On the CLI split, Claude Fable 5 clears at least half of a task’s hidden tests on 73 of the 120 migrations, followed by Claude Opus 5 on 64 and GPT-5.6 Sol on 62. Fable 5 retains its clearest lead at higher thresholds: 64 tasks pass at least 65% of their hidden tests, compared with 48 for Opus 5 and 44 for GPT-5.6 Sol. Fable 5 is also the only model to fully reproduce any CLI task, resolving 6 of 120.

Methodology

Every task runs the same way. The model works in an offline sandbox with the source program and task instructions, and submits a target-language implementation plus a Dockerfile. The grader builds that image and runs a hidden behavior-test suite the model never sees. Before scoring, a separate anti-cheat checker inspects each submission and zeroes any that wrap the original executable, copy reference artifacts, or hardcode expected outputs. It also verifies that the submission is actually written in the requested target language, so a model cannot pass by leaving the program in its source language.

The CLI split is 30 open-source repositories spanning Python, Java, Kotlin, Rust, and C++. Each is migrated into its four non-source target languages (120 scored repository-language migrations in all), and every migration is graded against a hidden suite of roughly 100 to 400 behavior tests, exercised through the program’s command-line interface.

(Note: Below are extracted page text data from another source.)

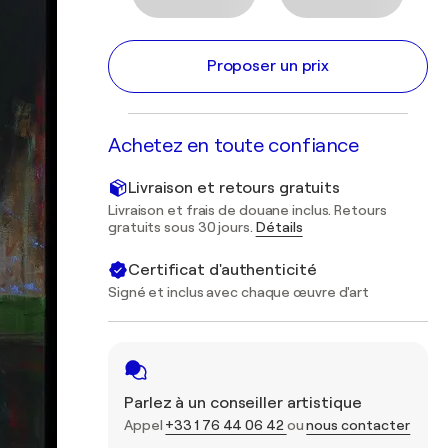
Proposer un prix
Achetez en toute confiance
Livraison et retours gratuits
Livraison et frais de douane inclus. Retours
gratuits sous 30 jours.
Détails
Certificat d'authenticité
Signé et inclus avec chaque œuvre d'art
Parlez à un conseiller artistique
Appel
+33 1 76 44 06 42
ou
nous contacter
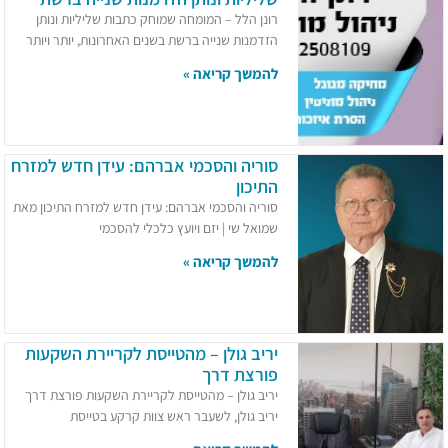
רונן הלל – המומחה שמוחק כתבות שליליות ונותן
הזדמנות שנייה ברשת בשנים האחרונות, יותר ויותר
להמשך קריאה »
סוריה והסכמי אברהם: עידן חדש למזרח
התיכון
סוריה והסכמי אברהם: עידן חדש למזרח התיכון מאת
שמואל שי | יזם ויועץ כלכלי להסכמי
להמשך קריאה »
יריב גולן – מהטייסת לקריירת השקעות
פורצת דרך
יריב גולן – מהטייסת לקריירת השקעות פורצת דרך
יריב גולן, לשעבר ראש צוות קרקע בטייסת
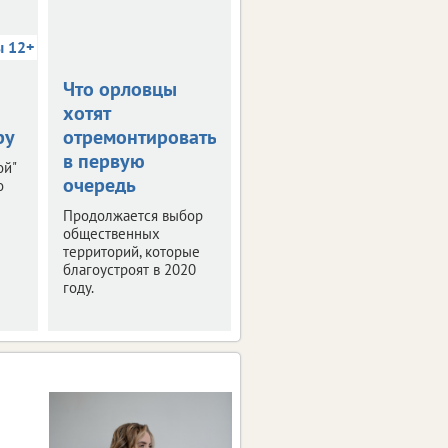
ы 12+
Что орловцы
В столице
хотят
Черноземья
ру
отремонтировать
прошла пресс-
в первую
конференция
ой"
очередь
"РИФ-Воронеж
о
2019"
Продолжается выбор
общественных
Мероприятие было
территорий, которые
посвящено деловой
благоустроят в 2020
программе и этапам
году.
подготовки фестиваля
интернет-технологий.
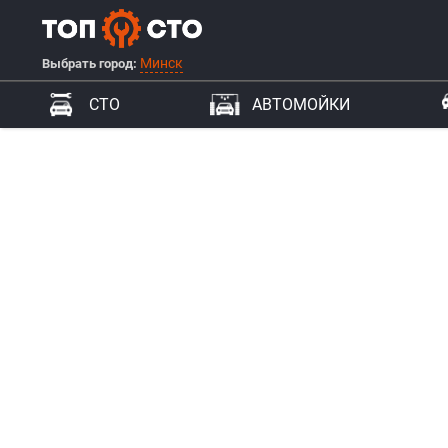
Минск
Выбрать город:
СТО
АВТОМОЙКИ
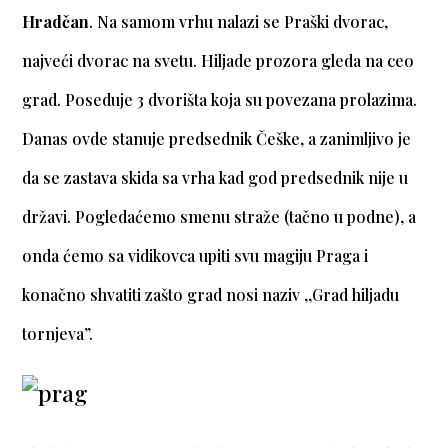
Hradčan
. Na samom vrhu nalazi se Praški dvorac,
najveći dvorac na svetu. Hiljade prozora gleda na ceo
grad. Poseduje 3 dvorišta koja su povezana prolazima.
Danas ovde stanuje predsednik Češke, a zanimljivo je
da se zastava skida sa vrha kad god predsednik nije u
državi. Pogledaćemo smenu straže (tačno u podne), a
onda ćemo sa vidikovca upiti svu magiju Praga i
konačno shvatiti zašto grad nosi naziv ,,Grad hiljadu
tornjeva”.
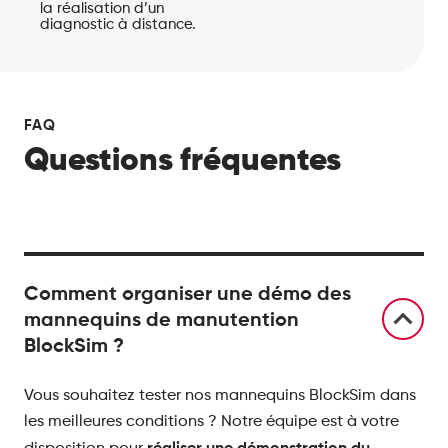
la réalisation d’un
diagnostic à distance.
FAQ
Questions fréquentes
Comment organiser une démo des
mannequins de manutention
BlockSim ?
Vous souhaitez tester nos mannequins BlockSim dans
les meilleures conditions ? Notre équipe est à votre
réaliser une démonstration du
disposition pour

The COBOL split is a 10-repository COBOL-to-Java test set (a mix of open-source COBOL programs and synthetic operational systems built for the benchmark) that stresses file formats, batch workflows, terminal interfaces, and persistent state.

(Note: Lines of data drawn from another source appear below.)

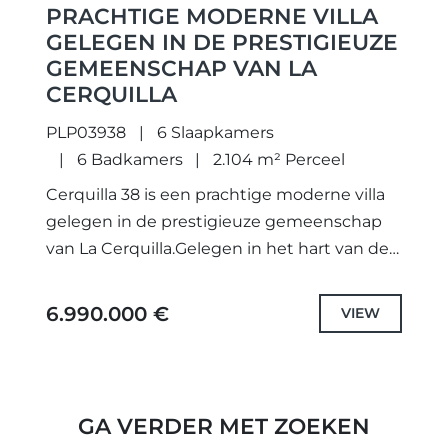
PRACHTIGE MODERNE VILLA
GELEGEN IN DE PRESTIGIEUZE
GEMEENSCHAP VAN LA
CERQUILLA
PLP03938
6 Slaapkamers
6 Badkamers
2.104 m² Perceel
Cerquilla 38 is een prachtige moderne villa
gelegen in de prestigieuze gemeenschap
van La Cerquilla.Gelegen in het hart van de
Golf Valley, is deze luxe woning gelegen op
korte afstand...
6.990.000 €
VIEW
GA VERDER MET ZOEKEN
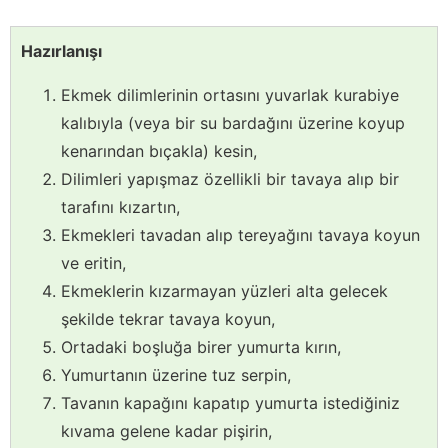
Hazırlanışı
Ekmek dilimlerinin ortasını yuvarlak kurabiye
kalıbıyla (veya bir su bardağını üzerine koyup
kenarından bıçakla) kesin,
Dilimleri yapışmaz özellikli bir tavaya alıp bir
tarafını kızartın,
Ekmekleri tavadan alıp tereyağını tavaya koyun
ve eritin,
Ekmeklerin kızarmayan yüzleri alta gelecek
şekilde tekrar tavaya koyun,
Ortadaki boşluğa birer yumurta kırın,
Yumurtanın üzerine tuz serpin,
Tavanın kapağını kapatıp yumurta istediğiniz
kıvama gelene kadar pişirin,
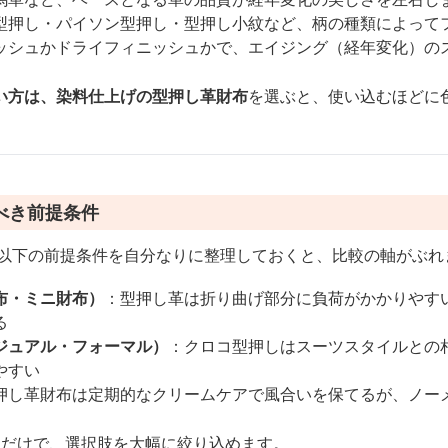
型押し・パイソン型押し・型押し小紋など、柄の種類によって
ッシュかドライフィニッシュかで、エイジング（経年変化）の
い方は、染料仕上げの型押し革財布
を選ぶと、使い込むほどに
べき前提条件
、以下の前提条件を自分なりに整理しておくと、比較の軸がぶれ
布・ミニ財布）
：型押し革は折り曲げ部分に負荷がかかりやす
る
ジュアル・フォーマル）
：クロコ型押しはスーツスタイルとの
やすい
押し革財布は定期的なクリームケアで風合いを保てるが、ノー
るだけで、選択肢を大幅に絞り込めます。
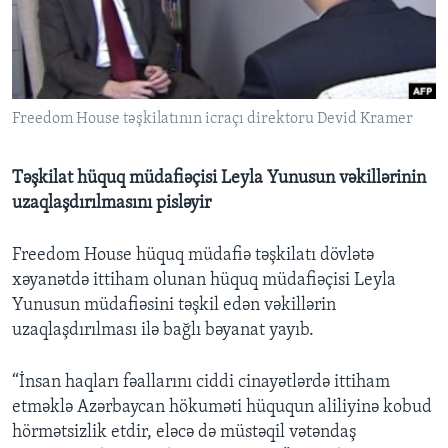
BIZI IZLƏYIN
Freedom House təşkilatının icraçı direktoru Devid Kramer
Dillər
Təşkilat hüquq müdafiəçisi Leyla Yunusun vəkillərinin
uzaqlaşdırılmasını pisləyir
Freedom House hüquq müdafiə təşkilatı dövlətə
xəyanətdə ittiham olunan hüquq müdafiəçisi Leyla
Yunusun müdafiəsini təşkil edən vəkillərin
uzaqlaşdırılması ilə bağlı bəyanat yayıb.
“İnsan haqları fəallarını ciddi cinayətlərdə ittiham
etməklə Azərbaycan hökuməti hüququn aliliyinə kobud
hörmətsizlik etdir, eləcə də müstəqil vətəndaş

The headline score is hidden-test pass rate. A CLI repository’s score is the average across its four target languages, so all 30 repositories count equally despite the language fan-out. The Overall score keeps every source repository equally weighted, which gives the CLI split (30 repositories) three times the weight of COBOL (10). Code quality is reported as a separate diagnostic (a reviewer rating of readability, documentation, structure, and idiomatic style) and never affects the pass-rate score.